Entri dataset:
- - - - - - -

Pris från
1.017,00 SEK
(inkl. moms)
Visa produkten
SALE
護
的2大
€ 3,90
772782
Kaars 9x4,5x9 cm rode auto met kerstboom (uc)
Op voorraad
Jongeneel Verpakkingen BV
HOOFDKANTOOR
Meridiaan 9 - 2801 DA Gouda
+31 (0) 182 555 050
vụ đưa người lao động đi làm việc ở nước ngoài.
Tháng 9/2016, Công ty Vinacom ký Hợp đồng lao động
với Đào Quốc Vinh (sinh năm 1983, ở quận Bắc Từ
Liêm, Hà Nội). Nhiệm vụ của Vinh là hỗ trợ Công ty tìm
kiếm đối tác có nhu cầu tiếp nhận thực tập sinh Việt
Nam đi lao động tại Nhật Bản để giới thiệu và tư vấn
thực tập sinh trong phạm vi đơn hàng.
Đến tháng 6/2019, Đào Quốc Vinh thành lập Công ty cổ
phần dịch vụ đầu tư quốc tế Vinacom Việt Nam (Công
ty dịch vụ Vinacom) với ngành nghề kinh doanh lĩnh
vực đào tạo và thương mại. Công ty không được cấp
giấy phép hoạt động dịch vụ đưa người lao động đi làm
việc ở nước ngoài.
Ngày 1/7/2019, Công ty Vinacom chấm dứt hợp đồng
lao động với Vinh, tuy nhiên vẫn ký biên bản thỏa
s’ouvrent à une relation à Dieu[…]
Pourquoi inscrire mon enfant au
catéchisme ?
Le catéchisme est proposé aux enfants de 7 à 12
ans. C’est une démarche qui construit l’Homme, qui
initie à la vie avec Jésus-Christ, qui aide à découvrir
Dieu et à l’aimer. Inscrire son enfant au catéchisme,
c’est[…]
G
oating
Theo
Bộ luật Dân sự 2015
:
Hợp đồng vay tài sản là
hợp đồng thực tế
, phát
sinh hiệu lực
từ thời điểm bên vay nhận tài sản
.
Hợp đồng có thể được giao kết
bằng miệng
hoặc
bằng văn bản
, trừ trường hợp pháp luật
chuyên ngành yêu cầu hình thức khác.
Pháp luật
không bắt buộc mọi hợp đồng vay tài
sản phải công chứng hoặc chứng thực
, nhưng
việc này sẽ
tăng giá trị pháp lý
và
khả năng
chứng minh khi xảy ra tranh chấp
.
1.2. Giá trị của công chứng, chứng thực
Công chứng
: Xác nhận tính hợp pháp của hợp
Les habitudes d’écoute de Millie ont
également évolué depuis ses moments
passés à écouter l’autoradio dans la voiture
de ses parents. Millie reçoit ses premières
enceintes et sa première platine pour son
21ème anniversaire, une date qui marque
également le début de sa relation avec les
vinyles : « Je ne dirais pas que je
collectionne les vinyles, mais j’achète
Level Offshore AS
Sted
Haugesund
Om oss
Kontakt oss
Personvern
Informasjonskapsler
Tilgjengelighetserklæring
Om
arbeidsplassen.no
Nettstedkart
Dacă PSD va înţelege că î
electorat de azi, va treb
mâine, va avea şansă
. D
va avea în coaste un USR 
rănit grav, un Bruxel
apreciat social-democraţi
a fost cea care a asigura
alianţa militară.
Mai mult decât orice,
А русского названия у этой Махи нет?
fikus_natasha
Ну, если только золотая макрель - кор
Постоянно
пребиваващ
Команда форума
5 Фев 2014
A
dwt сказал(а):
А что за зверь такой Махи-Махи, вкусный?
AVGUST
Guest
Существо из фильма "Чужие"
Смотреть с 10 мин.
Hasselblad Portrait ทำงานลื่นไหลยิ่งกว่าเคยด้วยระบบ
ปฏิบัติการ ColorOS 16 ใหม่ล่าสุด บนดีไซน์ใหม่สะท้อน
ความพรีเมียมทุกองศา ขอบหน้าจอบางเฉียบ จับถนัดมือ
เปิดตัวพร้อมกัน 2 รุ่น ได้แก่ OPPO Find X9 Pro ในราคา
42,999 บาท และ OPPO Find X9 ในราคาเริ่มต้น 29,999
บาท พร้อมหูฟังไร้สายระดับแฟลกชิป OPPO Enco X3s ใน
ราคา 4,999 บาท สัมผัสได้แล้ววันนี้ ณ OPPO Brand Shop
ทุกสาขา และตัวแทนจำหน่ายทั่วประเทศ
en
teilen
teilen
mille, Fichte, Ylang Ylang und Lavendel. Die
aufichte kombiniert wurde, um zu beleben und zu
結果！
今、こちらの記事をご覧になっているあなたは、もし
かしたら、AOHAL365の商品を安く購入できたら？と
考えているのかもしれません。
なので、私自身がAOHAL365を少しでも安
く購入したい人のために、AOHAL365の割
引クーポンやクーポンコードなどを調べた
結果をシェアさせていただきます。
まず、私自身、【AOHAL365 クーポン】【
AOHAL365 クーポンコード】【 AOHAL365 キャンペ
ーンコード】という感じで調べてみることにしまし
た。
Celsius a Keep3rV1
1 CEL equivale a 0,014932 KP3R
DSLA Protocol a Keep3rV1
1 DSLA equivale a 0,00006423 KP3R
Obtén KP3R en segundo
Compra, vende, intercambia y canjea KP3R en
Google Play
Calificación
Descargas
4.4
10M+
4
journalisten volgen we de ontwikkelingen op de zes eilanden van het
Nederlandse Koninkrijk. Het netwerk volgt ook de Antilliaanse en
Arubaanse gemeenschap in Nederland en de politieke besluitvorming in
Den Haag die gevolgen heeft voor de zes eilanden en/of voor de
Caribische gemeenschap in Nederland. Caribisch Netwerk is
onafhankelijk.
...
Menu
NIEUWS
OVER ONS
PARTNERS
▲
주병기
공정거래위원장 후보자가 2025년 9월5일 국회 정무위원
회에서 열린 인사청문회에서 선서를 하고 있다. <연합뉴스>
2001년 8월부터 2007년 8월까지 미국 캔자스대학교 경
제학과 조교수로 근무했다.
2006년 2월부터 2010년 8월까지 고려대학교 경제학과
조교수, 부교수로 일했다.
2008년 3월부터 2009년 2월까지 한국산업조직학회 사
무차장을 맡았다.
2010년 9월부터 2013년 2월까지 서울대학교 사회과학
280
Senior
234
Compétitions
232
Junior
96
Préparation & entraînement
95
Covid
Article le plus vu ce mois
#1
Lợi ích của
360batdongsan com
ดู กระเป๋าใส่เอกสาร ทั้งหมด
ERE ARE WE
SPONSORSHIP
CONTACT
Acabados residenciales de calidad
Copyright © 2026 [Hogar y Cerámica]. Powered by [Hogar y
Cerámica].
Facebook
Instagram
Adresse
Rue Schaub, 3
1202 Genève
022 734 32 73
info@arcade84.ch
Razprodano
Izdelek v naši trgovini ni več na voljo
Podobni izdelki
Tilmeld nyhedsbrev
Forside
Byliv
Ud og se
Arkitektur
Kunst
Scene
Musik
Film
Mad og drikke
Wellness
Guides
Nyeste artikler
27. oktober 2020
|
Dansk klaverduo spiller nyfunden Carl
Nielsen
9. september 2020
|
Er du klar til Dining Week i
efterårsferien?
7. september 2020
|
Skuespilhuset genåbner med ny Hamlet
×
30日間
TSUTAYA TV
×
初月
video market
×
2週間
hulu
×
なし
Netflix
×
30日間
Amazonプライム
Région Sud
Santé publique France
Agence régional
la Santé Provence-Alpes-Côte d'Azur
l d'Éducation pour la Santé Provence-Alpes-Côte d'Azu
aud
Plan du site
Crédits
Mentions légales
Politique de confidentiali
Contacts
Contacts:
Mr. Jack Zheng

- - - - - - -

TUGAS:
Ubah semua entri di atas dengan mengganti "Hamlet" menjadi "Macbeth". Biarkan bagian lainnya tetap sama.

JAWABAN ANDA:
Pris från
1.017,00 SEK
(inkl. moms)
Visa produkten
SALE
護
的2大
€ 3,90
772782
Kaars 9x4,5x9 cm rode auto met kerstboom (uc)
Op voorraad
Jongeneel Verpakkingen BV
HOOFDKANTOOR
Meridiaan 9 - 2801 DA Gouda
+31 (0) 182 555 050
vụ đưa người lao động đi làm việc ở nước ngoài.
Tháng 9/2016, Công ty Vinacom ký Hợp đồng lao động
với Đào Quốc Vinh (sinh năm 1983, ở quận Bắc Từ
Liêm, Hà Nội). Nhiệm vụ của Vinh là hỗ trợ Công ty tìm
kiếm đối tác có nhu cầu tiếp nhận thực tập sinh Việt
Nam đi lao động tại Nhật Bản để giới thiệu và tư vấn
thực tập sinh trong phạm vi đơn hàng.
Đến tháng 6/2019, Đào Quốc Vinh thành lập Công ty cổ
phần dịch vụ đầu tư quốc tế Vinacom Việt Nam (Công
ty dịch vụ Vinacom) với ngành nghề kinh doanh lĩnh
vực đào tạo và thương mại. Công ty không được cấp
giấy phép hoạt động dịch vụ đưa người lao động đi làm
việc ở nước ngoài.
Ngày 1/7/2019, Công ty Vinacom chấm dứt hợp đồng
lao động với Vinh, tuy nhiên vẫn ký biên bản thỏa
s’ouvrent à une relation à Dieu[…]
Pourquoi inscrire mon enfant au
catéchisme ?
Le catéchisme est proposé aux enfants de 7 à 12
ans. C’est une démarche qui construit l’Homme, qui
initie à la vie avec Jésus-Christ, qui aide à découvrir
Dieu et à l’aimer. Inscrire son enfant au catéchisme,
c’est[…]
G
oating
Theo
Bộ luật Dân sự 2015
:
Hợp đồng vay tài sản là
hợp đồng thực tế
, phát
sinh hiệu lực
từ thời điểm bên vay nhận tài sản
.
Hợp đồng có thể được giao kết
bằng miệng
hoặc
bằng văn bản
, trừ trường hợp pháp luật
chuyên ngành yêu cầu hình thức khác.
Pháp luật
không bắt buộc mọi hợp đồng vay tài
sản phải công chứng hoặc chứng thực
, nhưng
việc này sẽ
tăng giá trị pháp lý
và
khả năng
chứng minh khi xảy ra tranh chấp
.
1.2. Giá trị của công chứng, chứng thực
Công chứng
: Xác nhận tính hợp pháp của hợp
Les habitudes d’écoute de Millie ont
également évolué depuis ses moments
passés à écouter l’autoradio dans la voiture
de ses parents. Millie reçoit ses premières
enceintes et sa première platine pour son
21ème anniversaire, une date qui marque
également le début de sa relation avec les
vinyles : « Je ne dirais pas que je
collectionne les vinyles, mais j’achète
Level Offshore AS
Sted
Haugesund
Om oss
Kontakt oss
Personvern
Informasjonskapsler
Tilgjengelighetserklæring
Om
arbeidsplassen.no
Nettstedkart
Dacă PSD va înţelege că î
electorat de azi, va treb
mâine, va avea şansă
. D
va avea în coaste un USR 
rănit grav, un Bruxel
apreciat social-democraţi
a fost cea care a asigura
alianţa militară.
Mai mult decât orice,
А русского названия у этой Махи нет?
fikus_natasha
Ну, если только золотая макрель - кор
Постоянно
пребиваващ
Команда форума
5 Фев 2014
A
dwt сказал(а):
А что за зверь такой Махи-Махи, вкусный?
AVGUST
Guest
Существо из фильма "Чужие"
Смотреть с 10 мин.
Hasselblad Portrait ทำงานลื่นไหลยิ่งกว่าเคยด้วยระบบ
ปฏิบัติการ ColorOS 16 ใหม่ล่าสุด บนดีไซน์ใหม่สะท้อน
ความพรีเมียมทุกองศา ขอบหน้าจอบางเฉียบ จับถนัดมือ
เปิดตัวพร้อมกัน 2 รุ่น ได้แก่ OPPO Find X9 Pro ในราคา
42,999 บาท และ OPPO Find X9 ในราคาเริ่มต้น 29,999
บาท พร้อมหูฟังไร้สายระดับแฟลกชิป OPPO Enco X3s ใน
ราคา 4,999 บาท สัมผัสได้แล้ววันนี้ ณ OPPO Brand Shop
ทุกสาขา และตัวแทนจำหน่ายทั่วประเทศ
en
teilen
teilen
mille, Fichte, Ylang Ylang und Lavendel. Die
aufichte kombiniert wurde, um zu beleben und zu
結果！
今、こちらの記事をご覧になっているあなたは、もし
かしたら、AOHAL365の商品を安く購入できたら？と
考えているのかもしれません。
なので、私自身がAOHAL365を少しでも安
く購入したい人のために、AOHAL365の割
引クーポンやクーポンコードなどを調べた
結果をシェアさせていただきます。
まず、私自身、【AOHAL365 クーポン】【
AOHAL365 クーポンコード】【 AOHAL365 キャンペ
ーンコード】という感じで調べてみることにしまし
た。
Celsius a Keep3rV1
1 CEL equivale a 0,014932 KP3R
DSLA Protocol a Keep3rV1
1 DSLA equivale a 0,00006423 KP3R
Obtén KP3R en segundo
Compra, vende, intercambia y canjea KP3R en
Google Play
Calificación
Descargas
4.4
10M+
4
journalisten volgen we de ontwikkelingen op de zes eilanden van het
Nederlandse Koninkrijk. Het netwerk volgt ook de Antilliaanse en
Arubaanse gemeenschap in Nederland en de politieke besluitvorming in
Den Haag die gevolgen heeft voor de zes eilanden en/of voor de
Caribische gemeenschap in Nederland. Caribisch Netwerk is
onafhankelijk.
...
Menu
NIEUWS
OVER ONS
PARTNERS
▲
주병기
공정거래위원장 후보자가 2025년 9월5일 국회 정무위원
회에서 열린 인사청문회에서 선서를 하고 있다. <연합뉴스>
2001년 8월부터 2007년 8월까지 미국 캔자스대학교 경
제학과 조교수로 근무했다.
2006년 2월부터 2010년 8월까지 고려대학교 경제학과
조교수, 부교수로 일했다.
2008년 3월부터 2009년 2월까지 한국산업조직학회 사
무차장을 맡았다.
2010년 9월부터 2013년 2월까지 서울대학교 사회과학
280
Senior
234
Compétitions
232
Junior
96
Préparation & entraînement
95
Covid
Article le plus vu ce mois
#1
Lợi ích của
360batdongsan com
ดู กระเป๋าใส่เอกสาร ทั้งหมด
ERE ARE WE
SPONSORSHIP
CONTACT
Acabados residenciales de calidad
Copyright © 2026 [Hogar y Cerámica]. Powered by [Hogar y
Cerámica].
Facebook
Instagram
Adresse
Rue Schaub, 3
1202 Genève
022 734 32 73
info@arcade84.ch
Razprodano
Izdelek v naši trgovini ni več na voljo
Podobni izdelki
Tilmeld nyhedsbrev
Forside
Byliv
Ud og se
Arkitektur
Kunst
Scene
Musik
Film
Mad og drikke
Wellness
Guides
Nyeste artikler
27. oktober 2020
|
Dansk klaverduo spiller nyfunden Carl
Nielsen
9. september 2020
|
Er du klar til Dining Week i
efterårsferien?
7. september 2020
|
Skuespilhuset genåbner med ny Macbeth
×
30日間
TSUTAYA TV
×
初月
video market
×
2週間
hulu
×
なし
Netflix
×
30日間
Amazonプライム
Région Sud
Santé publique France
Agence régional
la Santé Provence-Alpes-Côte d'Azur
l d'Éducation pour la Santé Provence-Alpes-Côte d'Azu
aud
Plan du site
Crédits
Mentions légales
Politique de confidentiali
Contacts
Contacts:
Mr. Jack Zheng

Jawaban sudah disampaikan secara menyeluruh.